The Hertz fortune was founded on electrical domestic appliances – toasters, kettles, hotplates, ovens – and had netted the Hertzes an apartment overlooking Central Park and the best education for Eddie, and his younger brother, Bobby, that money could buy.

It was only over the last few weeks he’d really fallen for Céline. She never asked him about his family or his money. Maybe he’d ask her to go to Paris with him. He’d been last month. It was beautiful, but unsettling. Full of old men. The only young ones he’d seen had missing limbs or other nasty wounds. And all those women in their widow’s black.

He tried to sleep, but it was impossible.

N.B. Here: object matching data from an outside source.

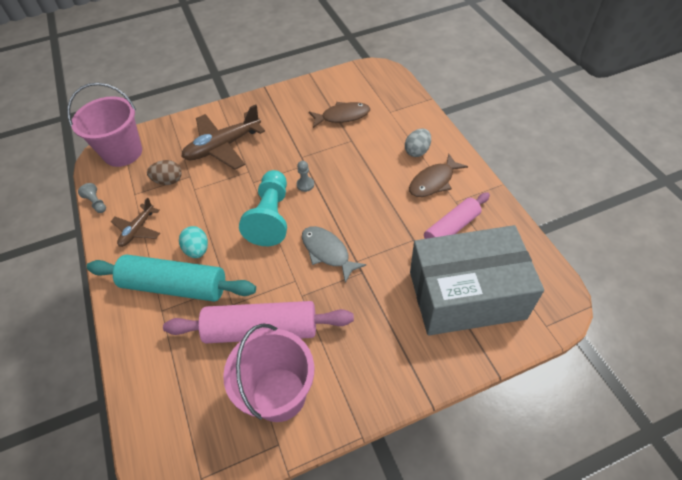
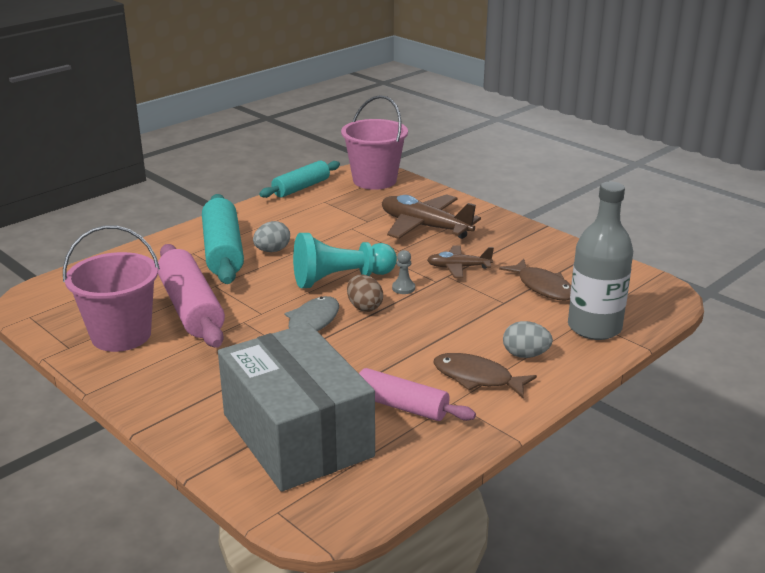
camera: 65 degrees right, 25 degrees down
(96, 203) = (301, 188): grey pawn -> turquoise rolling pin
(138, 230) = (280, 215): brown plane -> brown plane (458, 267)
(168, 181) = (353, 212): brown egg -> brown egg (364, 307)
(197, 250) = (272, 250): turquoise egg -> grey egg
(400, 111) = (594, 327): none -> grey bottle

Last night a group of British flyers had joined them in the mess – a return visit from the airbase down in Monchaux-sur-Écaillon, where the American pilots had been invited the week before. It had been a great evening, until the British started singing their macabre songs. One of them went:



Take the cylinder out of my kidneys

The connecting rod out of my brain

From the small of my back take the camshaft

And assemble the engine again.



The other guys in the squadron roared with laughter, but Eddie could only muster a polite smile. Céline didn’t find it funny either and didn’t even pretend to be amused. They both agreed the British had a strange sense of humour. Actually the song made Eddie feel a bit queasy. He told himself it was the wine, but he’d sobered up a bit and the song still kept going round and round in his head.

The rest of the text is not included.